「社会貢献する人」と「しない人」の決定的な差 「自分起点の社会善」積むトレイルブレイザー達
雨水で身体を洗うような世界で、道端にはストリートチルドレンが眠っている。自分はもともと恵まれすぎていたんだな、何らかの形で人間として還元すべきだと自然と思ったのです。
そこで、新卒でJICA(国際協力機構)に入構し、南米諸国へ青年海外協力隊を派遣したり、バングラデシュやミャンマー、東欧などで、経済特区の開発や産業政策策定に関する案件の企画・担当に従事しました。その後、外資系経営コンサルファームに転職して、一企業の売り上げをどう伸ばすかを考える日々が続きました。
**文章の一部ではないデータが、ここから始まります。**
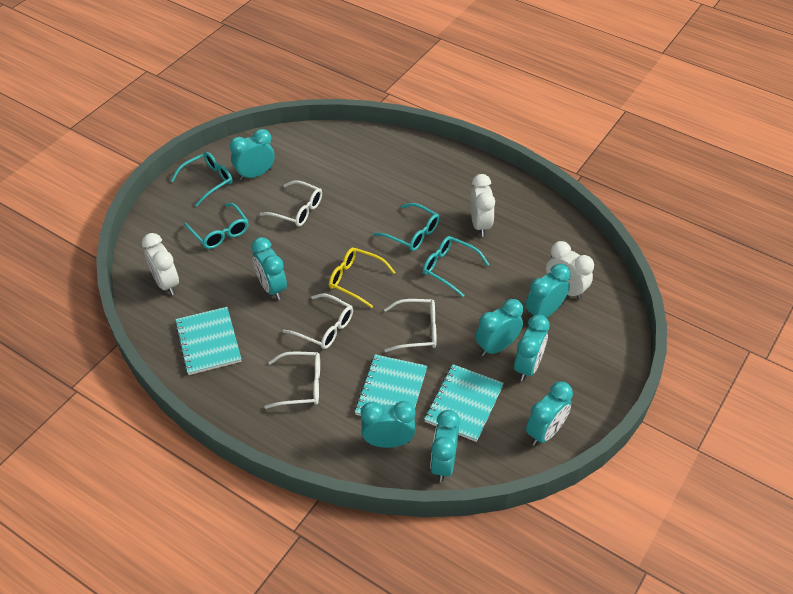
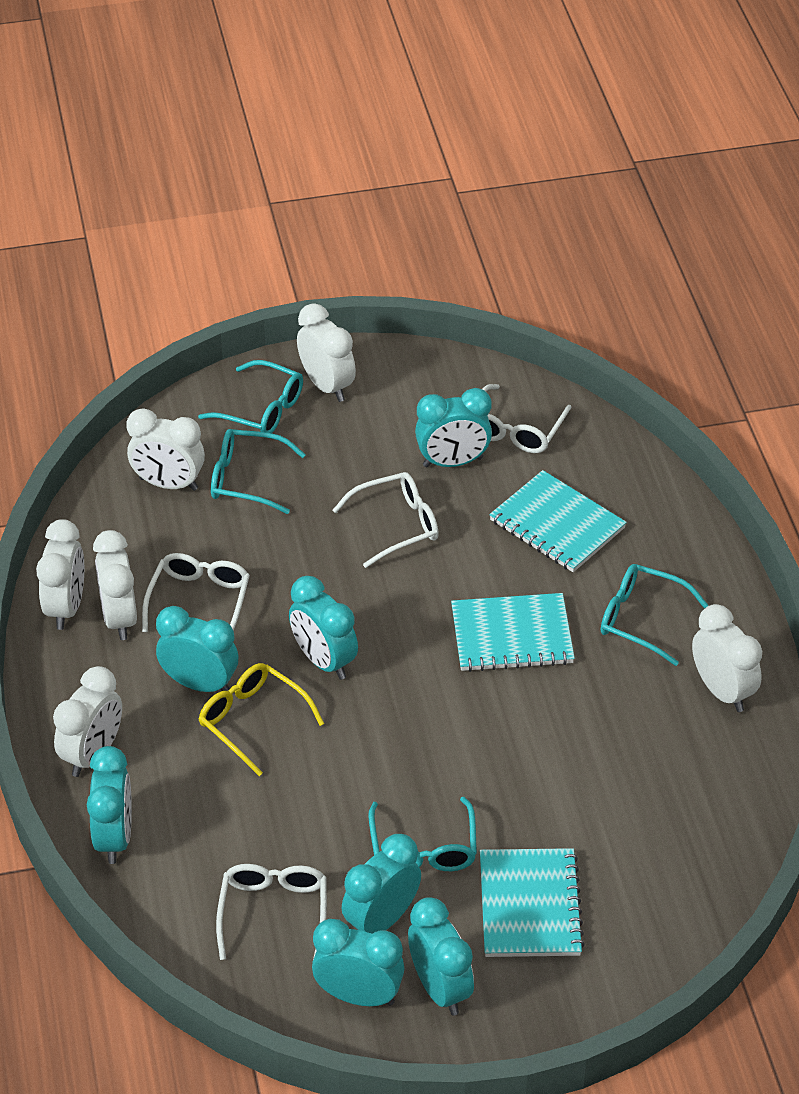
turquoise clock: [230,129,274,180] [251,237,287,300] [361,401,416,448] [430,410,460,482] [475,299,523,356] [514,315,550,381] [526,264,571,318] [526,382,573,446] = 8 -> [87,746,132,864] [156,606,238,692] [289,576,358,680] [312,919,404,1006] [342,834,421,934] [408,897,474,1016] [415,388,492,467] = 7
white clock: [142,233,179,295] [470,174,495,237] [546,241,594,300] = 3 -> [36,519,84,630] [53,666,122,777] [93,530,137,640] [126,408,205,491] [297,303,356,402] [692,604,762,712] = 6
そうなると、自分が社会に貢献しているという実感が薄まってしまったので、手前味噌でも自分にできることで貢献して目の前で変化していくものを体感したいと考え、今は個人的に学生のキャリア形成支援をしています。皆さんはどうですか?
林:私は、学生時代にNPOを作ったことがきっかけです。
シンガポール留学中に東日本大震災が起きて、日本のネガティブなニュースばかりが流れました。なんとかポジティブな面を発信できないかと考え、シンガポールの学生と日本の社会起業家との交流プログラムを立ち上げました。
活動を通してお話を伺った起業家の方は、皆さん生き生きして魅力的でした。また、私自身も団体を運営する過程で、自分で社会に対して働きかけていくプロセスの楽しさを学びました。それが、今やっている町おこしの活動につながってもいます。活動を通して多くの人に出会い、価値観を共感し、お互いを支え合える居心地の良いコミュニティができています。
この本を読んでも感じましたが、社会貢献には、私個人の自己満足のためという面もありますね。自分自身が楽しんだり、やりがいや充足感を感じられていることは、継続的に活動をしていく上で忘れてはいけない観点だと思います。
社会への思いは個人からしか出てこない
樋口:ベニオフさんも、おじいさんがサンフランシスコの街でホームレスを見かけるたびに20ドル札を手渡していた、それが幸せだったから、自分も同様にしたいということを書いていますよね。
また、ハワイが好きだから環境保全に関心を持つとか。ベニオフさんの「ソーシャルへの思いは、パーソナルなものである」というところも、私が共感した大きなポイントでした。
私は小さい頃、アメリカに住んでいて日本に帰国しました。ところが、日本ではみんなが「右にならえ」で、私は異質だったのでいじめられました。
そんな中で、異質であることがハッピーだという価値観があれば、私はもっと安心して楽しく暮らせるのに、という思いを持つようになりました。
そこで生まれた考えが「(異質である)私が生きやすい社会をつくる」だったのです。それが、社会人になってからジェンダーを含む多様性の促進に興味を持つことにもつながっています。